• **What is required**:
If a record contains a picture, drop the picture and copy everything else exactly.

• **Data to examine**:
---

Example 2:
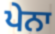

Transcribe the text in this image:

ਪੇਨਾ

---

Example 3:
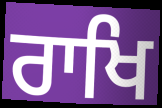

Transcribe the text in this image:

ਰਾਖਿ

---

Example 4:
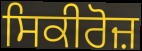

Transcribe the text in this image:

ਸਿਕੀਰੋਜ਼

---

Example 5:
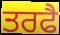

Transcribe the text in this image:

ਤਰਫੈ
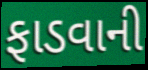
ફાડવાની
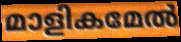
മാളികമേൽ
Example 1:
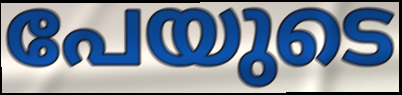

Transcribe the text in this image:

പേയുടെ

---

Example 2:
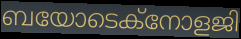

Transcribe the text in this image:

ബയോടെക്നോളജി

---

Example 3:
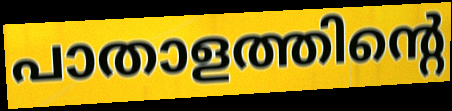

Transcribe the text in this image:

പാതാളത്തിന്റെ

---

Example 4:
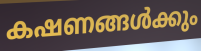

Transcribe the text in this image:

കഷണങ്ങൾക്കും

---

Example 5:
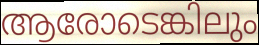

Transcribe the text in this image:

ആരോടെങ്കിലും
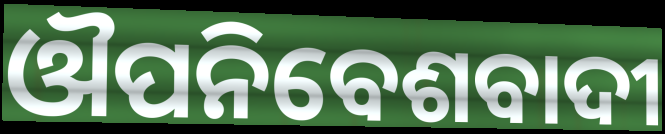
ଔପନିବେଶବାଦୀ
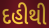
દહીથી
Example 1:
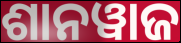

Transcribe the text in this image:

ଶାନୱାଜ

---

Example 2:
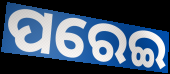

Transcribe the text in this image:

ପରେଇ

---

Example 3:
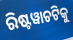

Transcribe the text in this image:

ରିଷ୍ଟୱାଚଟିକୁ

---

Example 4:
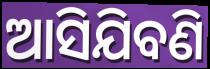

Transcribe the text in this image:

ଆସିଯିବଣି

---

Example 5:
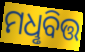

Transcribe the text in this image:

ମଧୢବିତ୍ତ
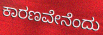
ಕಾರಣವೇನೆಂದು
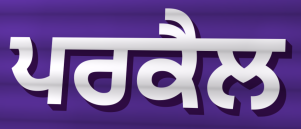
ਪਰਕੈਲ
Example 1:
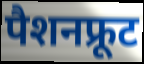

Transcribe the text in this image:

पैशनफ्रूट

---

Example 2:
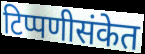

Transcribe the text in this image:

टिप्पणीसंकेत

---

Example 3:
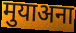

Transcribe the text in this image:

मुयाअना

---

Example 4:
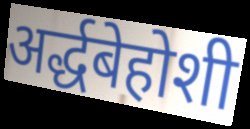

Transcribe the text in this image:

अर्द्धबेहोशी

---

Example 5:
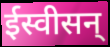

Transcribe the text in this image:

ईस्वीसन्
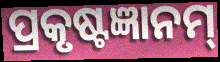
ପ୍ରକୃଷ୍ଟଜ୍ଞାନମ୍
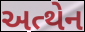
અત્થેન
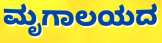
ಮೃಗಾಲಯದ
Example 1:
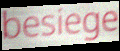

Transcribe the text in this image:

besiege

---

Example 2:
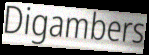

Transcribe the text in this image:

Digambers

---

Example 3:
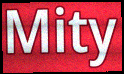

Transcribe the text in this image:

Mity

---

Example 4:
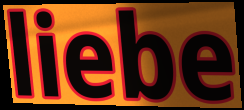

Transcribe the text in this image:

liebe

• **Solution to this task**:
---

Example 2:

Transcribe the text in this image:

ਪੇਨਾ

---

Example 3:

Transcribe the text in this image:

ਰਾਖਿ

---

Example 4:

Transcribe the text in this image:

ਸਿਕੀਰੋਜ਼

---

Example 5:

Transcribe the text in this image:

ਤਰਫੈ
ફાડવાની
മാളികമേൽ
Example 1:

Transcribe the text in this image:

പേയുടെ

---

Example 2:

Transcribe the text in this image:

ബയോടെക്നോളജി

---

Example 3:

Transcribe the text in this image:

പാതാളത്തിന്റെ

---

Example 4:

Transcribe the text in this image:

കഷണങ്ങൾക്കും

---

Example 5:

Transcribe the text in this image:

ആരോടെങ്കിലും
ଔପନିବେଶବାଦୀ
દહીથી
Example 1:

Transcribe the text in this image:

ଶାନୱାଜ

---

Example 2:

Transcribe the text in this image:

ପରେଇ

---

Example 3:

Transcribe the text in this image:

ରିଷ୍ଟୱାଚଟିକୁ

---

Example 4:

Transcribe the text in this image:

ଆସିଯିବଣି

---

Example 5:

Transcribe the text in this image:

ମଧୢବିତ୍ତ
ಕಾರಣವೇನೆಂದು
ਪਰਕੈਲ
Example 1:

Transcribe the text in this image:

पैशनफ्रूट

---

Example 2:

Transcribe the text in this image:

टिप्पणीसंकेत

---

Example 3:

Transcribe the text in this image:

मुयाअना

---

Example 4:

Transcribe the text in this image:

अर्द्धबेहोशी

---

Example 5:

Transcribe the text in this image:

ईस्वीसन्
ପ୍ରକୃଷ୍ଟଜ୍ଞାନମ୍
અત્થેન
ಮೃಗಾಲಯದ
Example 1:

Transcribe the text in this image:

besiege

---

Example 2:

Transcribe the text in this image:

Digambers

---

Example 3:

Transcribe the text in this image:

Mity

---

Example 4:

Transcribe the text in this image:

liebe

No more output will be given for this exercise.